A Julia package for multivariate statistics and data analysis (e.g. dimension reduction)
Other
377 stars 86 forks source link

RFC: Unified API #109

Open wildart opened 5 years ago

wildart commented 5 years ago

Following #95, I looked at MV models/methods implemented in this package, trying to figure out what would be a type hierarchy and corresponding method interfaces for this package.

Here is a table of models and corresponding function names used by models.

Function \ Model CCA WHT ICA LDA FA PPCA PCA KPCA MDS
fit x x x x x x x x x
transform x x x x x x x x x
predict x
indim x x x x x x x x
outdim x x x x x x x x x
mean x x x x x x x ?
var x x ? ? ?
cov x ?
cor x
projection x x x x x x
reconstruct x x x x
loadings ? ? x x ? ? ?
eigvals ? ? ? ? x
eigvecs ? ? ? ? ?
length
size

I put ? where a possible implementation is missing or called differently.

So, I propose following type hierarchy

@nalimilan @ararslan Thoughts?

ararslan commented 5 years ago

That makes sense to me. Might be nice to have an abstract dimensionality reduction type in there that linear, nonlinear, and latent variable types can subtype.
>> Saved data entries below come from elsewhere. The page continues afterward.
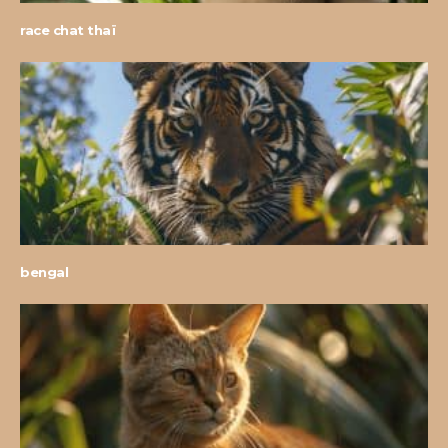
race chat thaï
bengal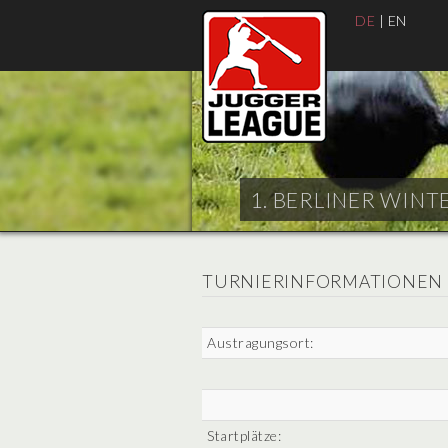
DE
|
EN
1. BERLINER WINTE
TURNIERINFORMATIONEN
Austragungsort:
Startplätze: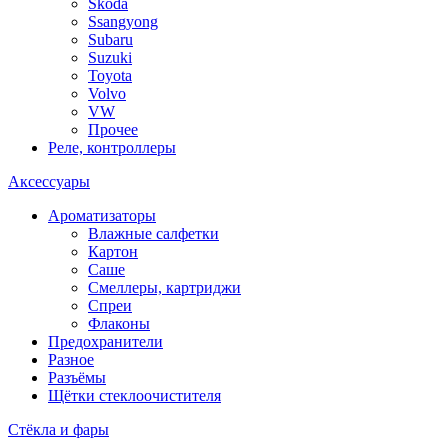
Skoda
Ssangyong
Subaru
Suzuki
Toyota
Volvo
VW
Прочее
Реле, контроллеры
Аксессуары
Ароматизаторы
Влажные салфетки
Картон
Саше
Смеллеры, картриджи
Спреи
Флаконы
Предохранители
Разное
Разъёмы
Щётки стеклоочистителя
Стёкла и фары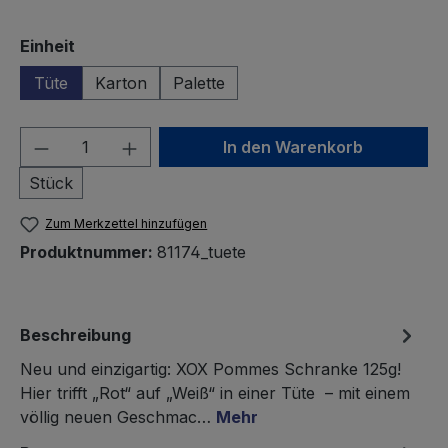
auswählen
Einheit
Tüte
Karton
Palette
Produkt Anzahl: Gib den gewünschten We
In den Warenkorb
Stück
Zum Merkzettel hinzufügen
Produktnummer:
81174_tuete
Beschreibung
Neu und einzigartig: XOX Pommes Schranke 125g!
Hier trifft „Rot“ auf „Weiß“ in einer Tüte – mit einem
völlig neuen Geschmac…
Mehr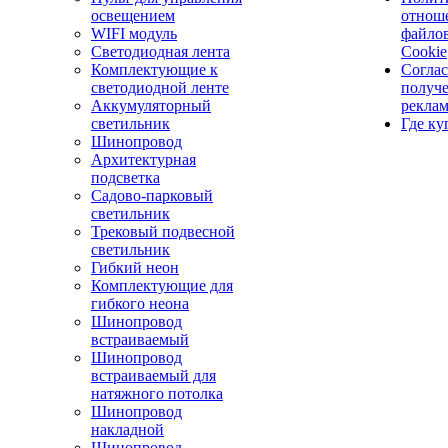
освещением
отнош
WIFI модуль
файло
Светодиодная лента
Cookie
Комплектующие к
Соглас
светодиодной ленте
получ
Аккумуляторный
рекла
светильник
Где ку
Шинопровод
Архитектурная
подсветка
Садово-парковый
светильник
Трековый подвесной
светильник
Гибкий неон
Комплектующие для
гибкого неона
Шинопровод
встраиваемый
Шинопровод
встраиваемый для
натяжного потолка
Шинопровод
накладной
Шинопровод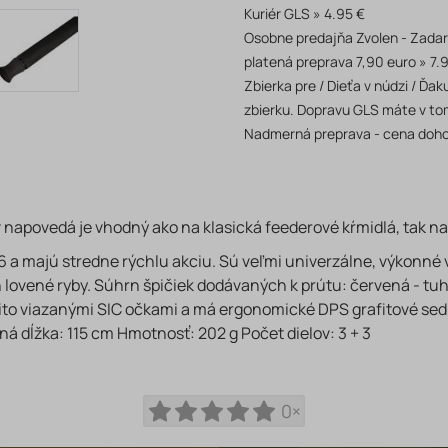
Kuriér GLS
4.95 €
Osobne predajňa Zvolen - Zada
platená preprava 7,90 euro
7.
Zbierka pre / Dieťa v núdzi / Ď
zbierku. Dopravu GLS máte v to
Nadmerná preprava - cena doh
 napovedá je vhodný ako na klasická feederové kŕmidlá, tak na
M6 a majú stredne rýchlu akciu. Sú veľmi univerzálne, výkonné
 lovené ryby. Súhrn špičiek dodávaných k prútu: červená - tuhši
jito viazanými SIC očkami a má ergonomické DPS grafitové sedlo
tná dĺžka: 115 cm Hmotnosť: 202 g Počet dielov: 3 + 3
0×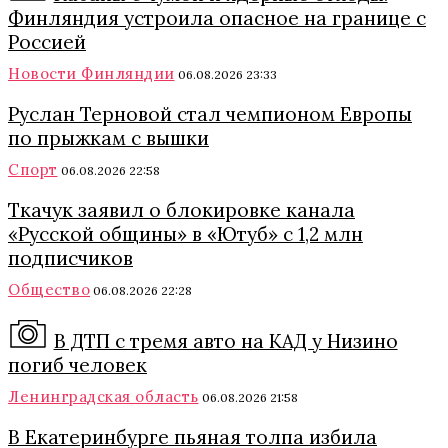
Финляндия устроила опасное на границе с
Россией
Новости Финляндии
06.08.2026 23:33
Руслан Терновой стал чемпионом Европы
по прыжкам с вышки
Спорт
06.08.2026 22:58
Ткачук заявил о блокировке канала
«Русской общины» в «Ютуб» с 1,2 млн
подписчиков
Общество
06.08.2026 22:28
В ДТП с тремя авто на КАД у Низино
погиб человек
Ленинградская область
06.08.2026 21:58
В Екатеринбурге пьяная толпа избила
wildart commented 5 years ago

Might be nice to have an abstract dimensionality reduction type in there that linear, nonlinear, and latent variable types can subtype.

That would be AbstractDimensionalityReduction

ararslan commented 5 years ago

Whoops, don't know how I missed that...

kescobo commented 5 years ago

This seems great to me.

As my primary interest in this is for plotting, one thing I'd like to know is whether there's a common method for obtaining a vector that would be used in a plot. I'm not super knowledgeable about the terminology, but I think different things are commonly plotted for different dimensionality reductions. For MDS and PCA (I think), one is supposed to plot the eigenvectors scaled by the square of the eigenvalue.

But finding information on this has been a bit challenging for me, not knowing all of the jargon.

wildart commented 5 years ago

Loadings are scaled eigenvectors. It will be easy to add them to every eigendecomposition-based method.

nalimilan commented 5 years ago

Sounds like a good idea. Is the LinearDimensionalityReduction vs. NonlinearDimensionalityReduction useful? I guess it doesn't hurt, but in your plan it doesn't really make a difference AFAICT.

Also, shouldn't PCA implement loadings?

kescobo commented 5 years ago

Fantastic. What about things like LDA and CCA? I've definitely seen those plotted, but your schema above doesn't have loadings for those, cf.

I know this is somewhat orthogonal, I can open a separate issue if that would be useful. In any case, having unified APIs for this stuff will be fantastic.